▶ Text to read:
# # #

The camp was opened to kids of all shapes who are willing to learn about health and fitness. “Being healthy makes them feel empowered. We have a warrior theme, warrior cries, and it all makes a kid feel like they want to come to camp and be more active because of the name,” says Castronuova. Simply learning about choices can make a measurable difference. When she asked the campers which was healthier—fried chicken or baked chicken—more than half chose fried since that is what they eat. “I also asked what’s healthier white or brown rice,” she adds. “I found out the last day that none of them had ever had brown rice. That hadn’t even occurred to me.”
Aside from providing children with a memorable and impactful experience, there is a main mission at Camp Kid Warrior: providing a positive affiliation with eating well and being healthy, starting from a young age. Castronuova asserts that it is very difficult to break away from childhood affiliations of any type. Even as adults, as we become interested in change and growth, the availability of information and resources is not enough; one must have a true desire to break from those affiliations, despite a likely emotional tie to them.
One day of the camp, Castronuova polled the campers why they like McDonalds’ Happy Meals. Overwhelmingly, it was because of the toys. When asked to choose between a grilled chicken and vegetable meal which came with a toy, and a Happy Meal with no toy, every child chose the meal with the toy. “It comes down a psychological affiliation,” concedes Castronuova. “There’s no way I can teach the sixty kids everything. But give them a fun summer mixed with health and fitness, they will associate fitness with fun and be left with positive feelings.”
In challenging moments, she continues, even this champion athlete and trainer reverts to thoughts of Taco Bell and McDonalds since that is where her own parents brought her as a child. She says this is common, and many children experience food as a reward such as getting ice cream after soccer game or candy when they are upset. “Never use food as a reward,” she cautions. “I have a really big non-food rewards system—inexpensive toys, stickers etc. I want them to feel like they really accomplished something. A kid will say ‘Miss Cara, I brought carrots today’ and they get a prize or tickets right away. They trade tickets for prizes. And it gives them a good feeling.”
In the end, Castronova is hopeful she provides the campers with a “lasting and positive impact through the medium of health and fitness.”
For many kids without something in their lives to offer this kind of glimpse of hope, such as this camp, she worries for their futures. “Each kid I meet, it’s scary; they’re innocent and they’re just kids,” she says. “They’re not tough. An eight-year-old kid is a kid, no matter where they’re from. The decisions they’re going to have to make growing up in a tough village is heartbreaking. One of the girls said ‘I can’t believe I get to go to camp’, because it’s not something that ever crosses their mind.”

# # #

▶ Source data:
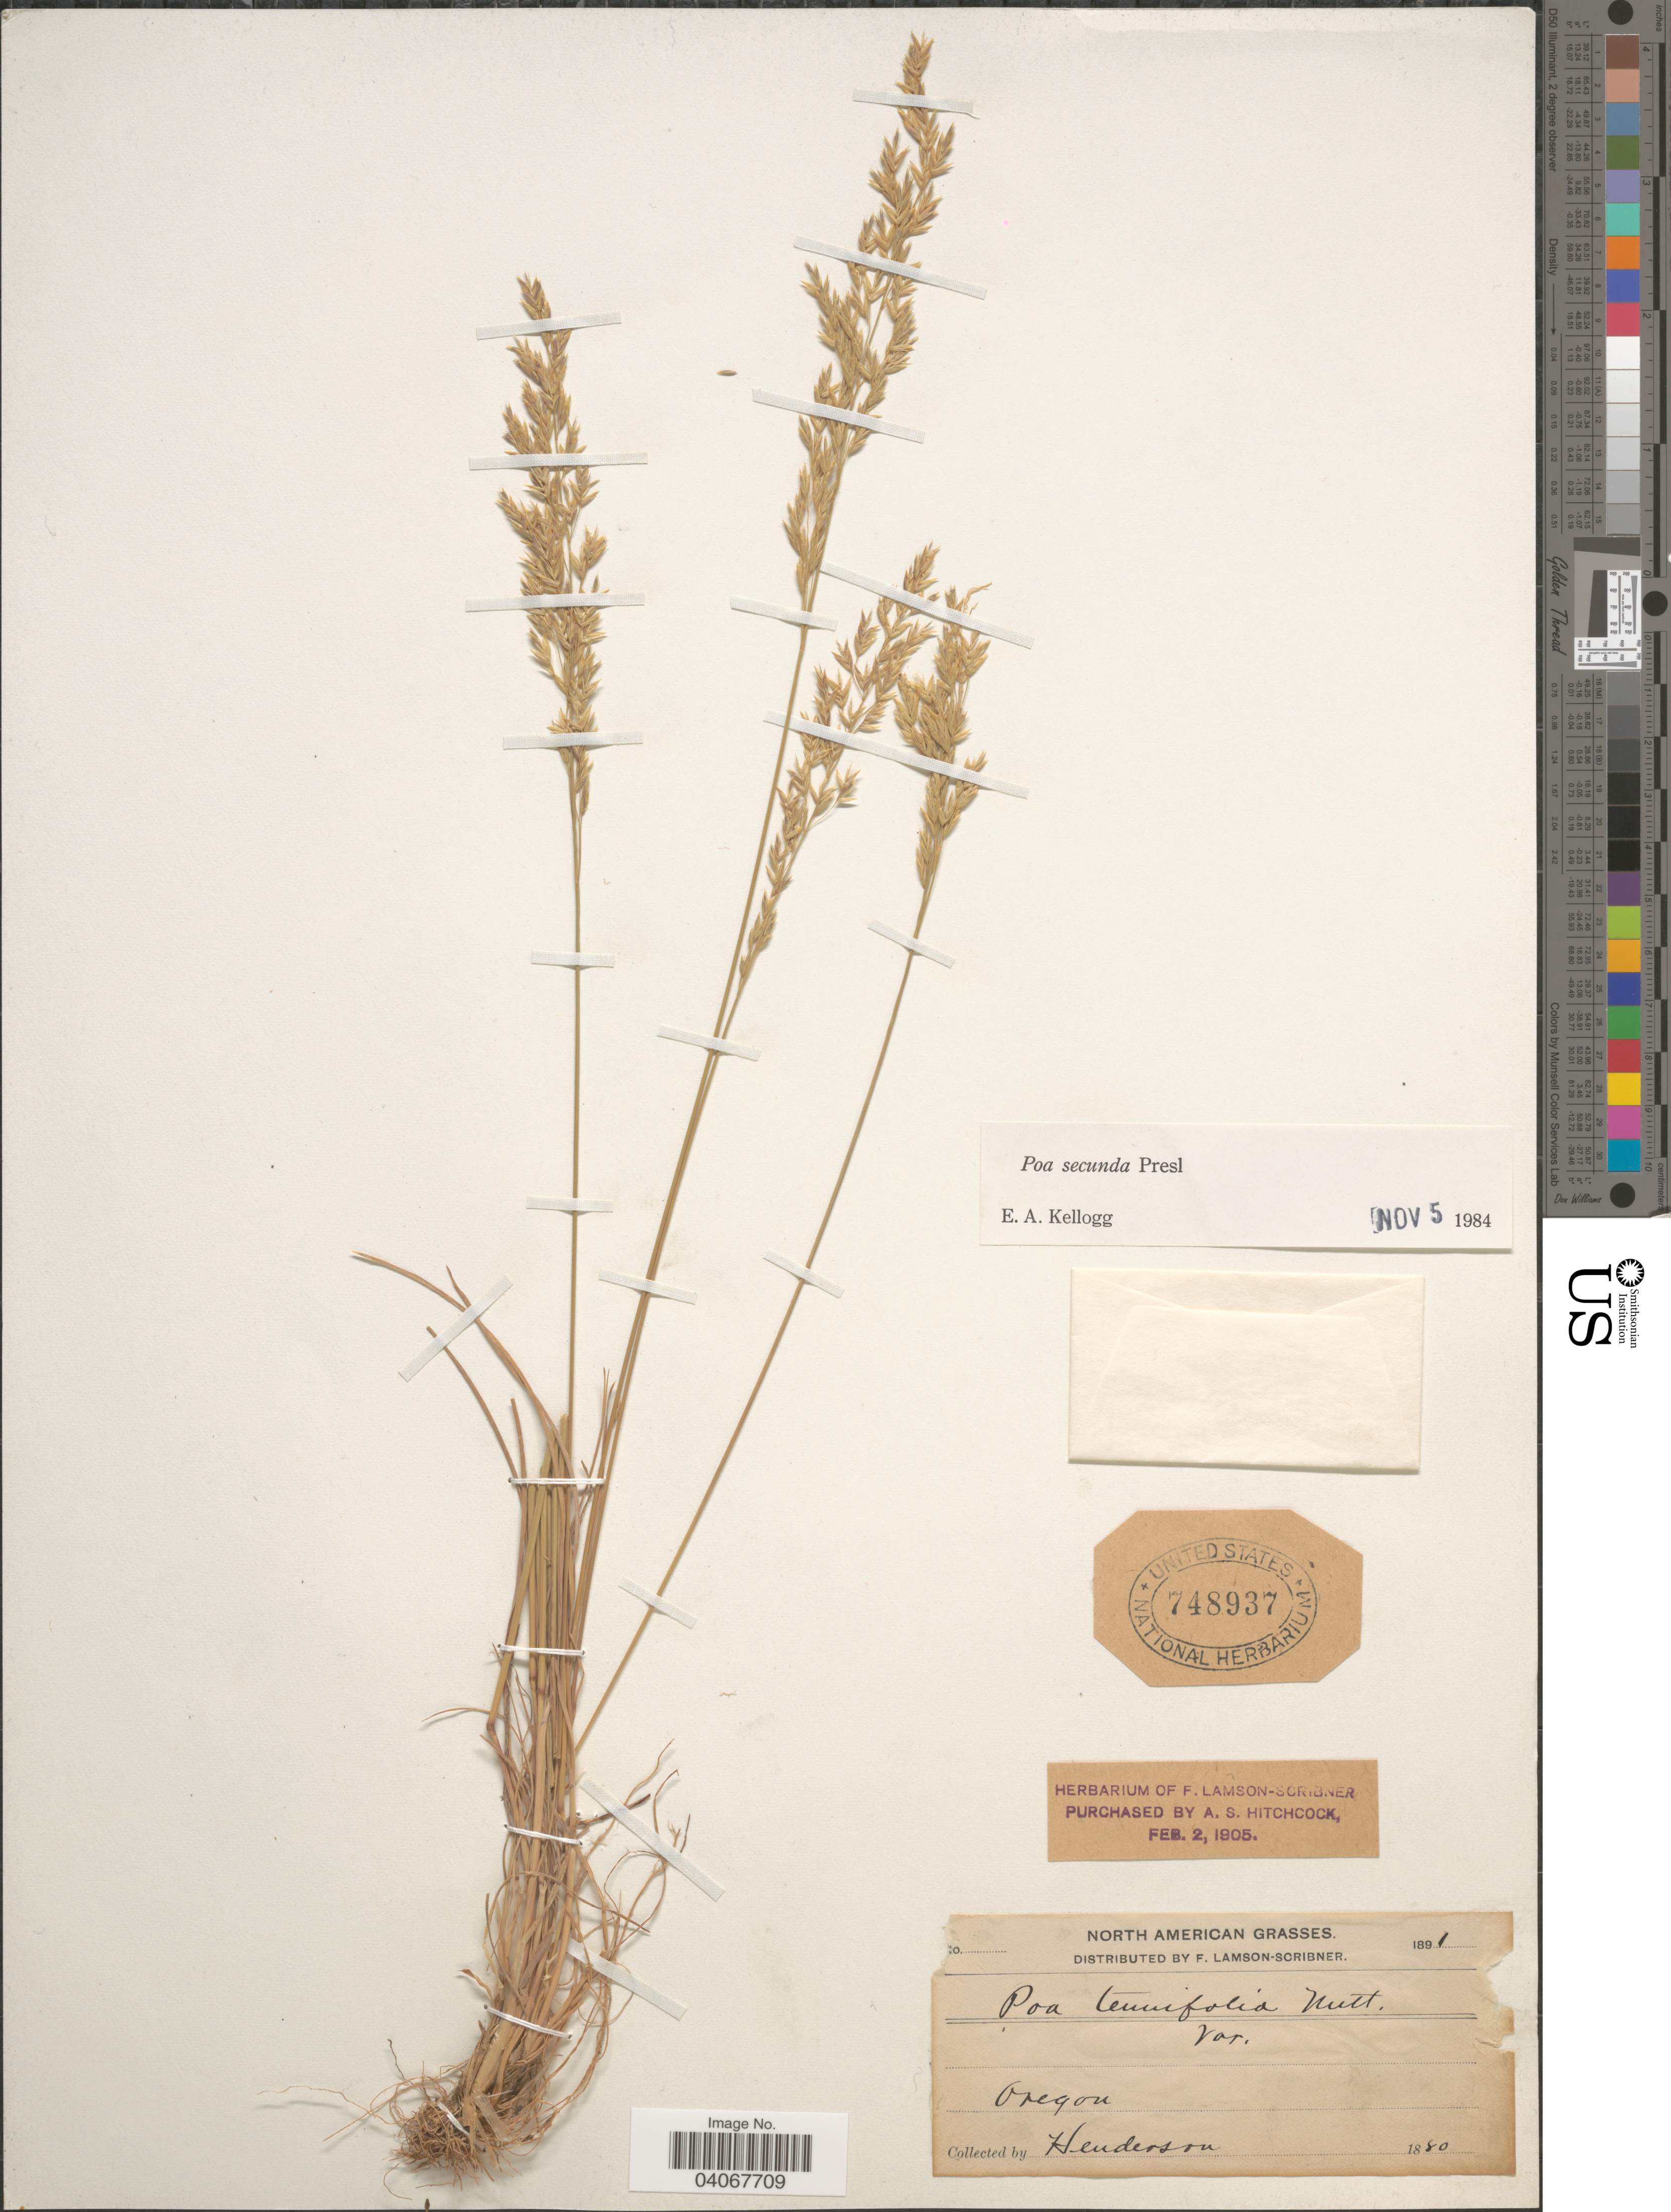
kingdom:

# # #

▶ Required work: Write the next part of the article about Camp Kid Warrior, starting right after its final sentence.

▶ Written answer:
As a kid herself, being a boxer was the only way Castronuova felt she could focus her energy, and it required tremendous work ethic. She reflects on this and adds, “Give them the spark to see there are more things outside of what they see in their lives. One thing that can give kids this is a place, an inspiration, an escape. A way to express themselves creatively, with dancing, boxing arts and crafts, cultural trips, expose them to so many different things. Things to do, even those in their own village, and not being on the street.”
As she watches Skinner working with Ashley and Diana finding images of hope through the lens of the camera they are sharing, Castronuova pauses to reflect on her own vision of hope. “It means ‘kid’.”
She clarifies, never taking her gaze off of the two girls while somehow always attending to the other children who frequently approach her. “The reason I prefer to work with kids: adults are so hard to get to. Against the current.” Castronuova clings to possibilities, saying that when a kid is young, they still have hope. “They can go one way or another way. When I’m around kids I love how hopeful they are. They’re so innocent and have so much to look forward to, if they do the right thing. There’s an age when they become jaded, and it becomes really difficult to get through to them.”
The fighter starts towards the warrior sisters who are returning from their photographic odyssey, and she turns back, adding, “They give me hope. I’m helping them, but they’re helping me.”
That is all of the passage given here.